++++ THE INPUT ++++

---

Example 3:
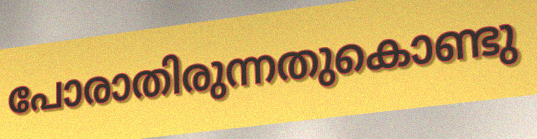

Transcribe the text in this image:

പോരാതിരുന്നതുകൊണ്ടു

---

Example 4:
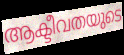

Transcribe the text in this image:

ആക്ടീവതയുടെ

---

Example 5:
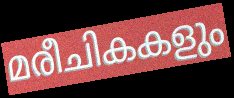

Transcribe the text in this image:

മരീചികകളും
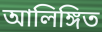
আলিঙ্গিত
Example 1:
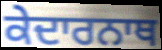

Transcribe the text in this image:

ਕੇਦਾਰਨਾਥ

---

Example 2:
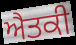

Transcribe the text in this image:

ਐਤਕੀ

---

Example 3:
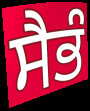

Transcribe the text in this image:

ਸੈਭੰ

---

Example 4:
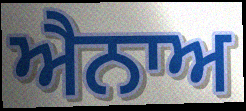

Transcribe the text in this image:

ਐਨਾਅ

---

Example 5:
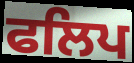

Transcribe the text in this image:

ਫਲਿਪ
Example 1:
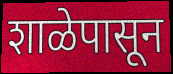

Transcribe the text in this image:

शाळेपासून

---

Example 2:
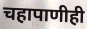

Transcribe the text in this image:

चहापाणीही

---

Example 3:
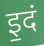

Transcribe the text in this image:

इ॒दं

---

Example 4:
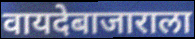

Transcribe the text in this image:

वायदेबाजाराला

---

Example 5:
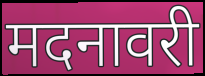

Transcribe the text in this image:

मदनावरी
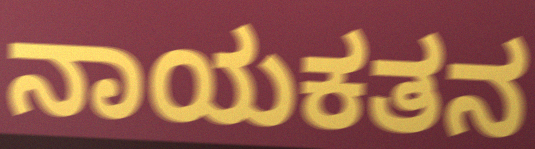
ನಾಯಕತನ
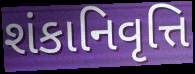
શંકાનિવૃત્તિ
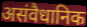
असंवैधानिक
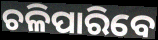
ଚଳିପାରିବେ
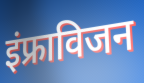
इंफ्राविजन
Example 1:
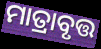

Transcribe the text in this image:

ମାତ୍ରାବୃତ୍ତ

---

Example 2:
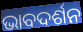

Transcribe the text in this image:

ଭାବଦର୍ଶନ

++++

• **HOW TO COMPLETE THIS TASK**
Although the records above include pictures, the copy must contain only their exact text.

• **FINISHED TASK**
---

Example 3:

Transcribe the text in this image:

പോരാതിരുന്നതുകൊണ്ടു

---

Example 4:

Transcribe the text in this image:

ആക്ടീവതയുടെ

---

Example 5:

Transcribe the text in this image:

മരീചികകളും
আলিঙ্গিত
Example 1:

Transcribe the text in this image:

ਕੇਦਾਰਨਾਥ

---

Example 2:

Transcribe the text in this image:

ਐਤਕੀ

---

Example 3:

Transcribe the text in this image:

ਸੈਭੰ

---

Example 4:

Transcribe the text in this image:

ਐਨਾਅ

---

Example 5:

Transcribe the text in this image:

ਫਲਿਪ
Example 1:

Transcribe the text in this image:

शाळेपासून

---

Example 2:

Transcribe the text in this image:

चहापाणीही

---

Example 3:

Transcribe the text in this image:

इ॒दं

---

Example 4:

Transcribe the text in this image:

वायदेबाजाराला

---

Example 5:

Transcribe the text in this image:

मदनावरी
ನಾಯಕತನ
શંકાનિવૃત્તિ
असंवैधानिक
ଚଳିପାରିବେ
इंफ्राविजन
Example 1:

Transcribe the text in this image:

ମାତ୍ରାବୃତ୍ତ

---

Example 2:

Transcribe the text in this image:

ଭାବଦର୍ଶନ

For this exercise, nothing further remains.